As it turns out, increasing the per-layer capacity of Blu-ray discs (BDs) to 33.4 GB via a technology called MLSE (Maximum Likelihood Sequence Estimation) was not a big problem, and most of today’s BD players and optical drives support the BDXL standard. However, increasing the layer count to four while ensuring a broad compatibility, signal quality across four layers, yields, and some other factors slow downed release of 128 GB BDXL essentially by eight years.

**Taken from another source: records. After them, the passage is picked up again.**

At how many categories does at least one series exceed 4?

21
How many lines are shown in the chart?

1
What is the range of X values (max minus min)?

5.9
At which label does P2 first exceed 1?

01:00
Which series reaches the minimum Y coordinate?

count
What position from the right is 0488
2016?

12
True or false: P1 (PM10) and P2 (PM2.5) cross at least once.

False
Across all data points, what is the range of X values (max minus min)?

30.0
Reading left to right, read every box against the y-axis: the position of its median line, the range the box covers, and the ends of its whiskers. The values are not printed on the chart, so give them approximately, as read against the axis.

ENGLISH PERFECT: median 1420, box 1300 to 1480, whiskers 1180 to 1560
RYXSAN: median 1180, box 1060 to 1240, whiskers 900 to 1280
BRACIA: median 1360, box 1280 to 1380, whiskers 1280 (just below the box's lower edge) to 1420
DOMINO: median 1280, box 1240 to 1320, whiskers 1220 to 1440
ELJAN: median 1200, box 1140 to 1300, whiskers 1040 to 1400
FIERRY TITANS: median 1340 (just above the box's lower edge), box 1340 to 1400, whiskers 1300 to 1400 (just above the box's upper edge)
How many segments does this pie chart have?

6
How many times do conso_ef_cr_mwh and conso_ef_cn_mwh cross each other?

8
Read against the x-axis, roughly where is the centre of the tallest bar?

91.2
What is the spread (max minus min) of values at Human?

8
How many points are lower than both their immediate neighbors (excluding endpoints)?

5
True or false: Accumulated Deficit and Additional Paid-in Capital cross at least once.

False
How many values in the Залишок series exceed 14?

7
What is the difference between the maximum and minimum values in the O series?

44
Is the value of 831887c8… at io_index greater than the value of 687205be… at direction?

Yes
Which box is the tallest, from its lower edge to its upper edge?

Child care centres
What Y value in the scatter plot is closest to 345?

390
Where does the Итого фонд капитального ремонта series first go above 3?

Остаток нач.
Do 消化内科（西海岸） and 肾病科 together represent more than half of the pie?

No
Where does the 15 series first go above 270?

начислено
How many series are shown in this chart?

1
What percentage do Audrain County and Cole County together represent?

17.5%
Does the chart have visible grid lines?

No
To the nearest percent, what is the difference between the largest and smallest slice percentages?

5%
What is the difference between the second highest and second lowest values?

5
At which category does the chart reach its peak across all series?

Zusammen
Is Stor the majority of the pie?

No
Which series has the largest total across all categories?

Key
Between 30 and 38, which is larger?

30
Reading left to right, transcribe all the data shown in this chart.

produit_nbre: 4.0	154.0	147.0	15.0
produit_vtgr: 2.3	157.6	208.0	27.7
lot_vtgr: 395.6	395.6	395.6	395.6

In a bid to build a viable quad-layer 128 GB write-once BDXL disc, Sony had to design three new materials. First, the company had to create a new recording alloy that would provide the right combination of reflectance and transmittance to ensure that the layers can “reflect” data bits when needed while allowing the 405nm laser to pass through them when another layer is accessed. Then, Sony had to develop a new inter-layer material (called dielectric) that would also be able to transmit light waves. Finally, because with four layers the first one has to be located closer to the disc’s surface, Sony had to design a new protective coating for the media.
Sony will start shipments of its BD-R XL 128 GB media on the 10th of November. Single-disc packages (BNR4VAPJ4) will retail for ¥1,500 ($13), a pack of three (3BNR4VAPS4) will cost ¥3,900 ($34), whereas a pack of five (5BNR4VAPS4) will be priced at ¥6,000 ($53). The discs should be compatible with drives supporting the BDXL spec, though a firmware update may be needed regardless.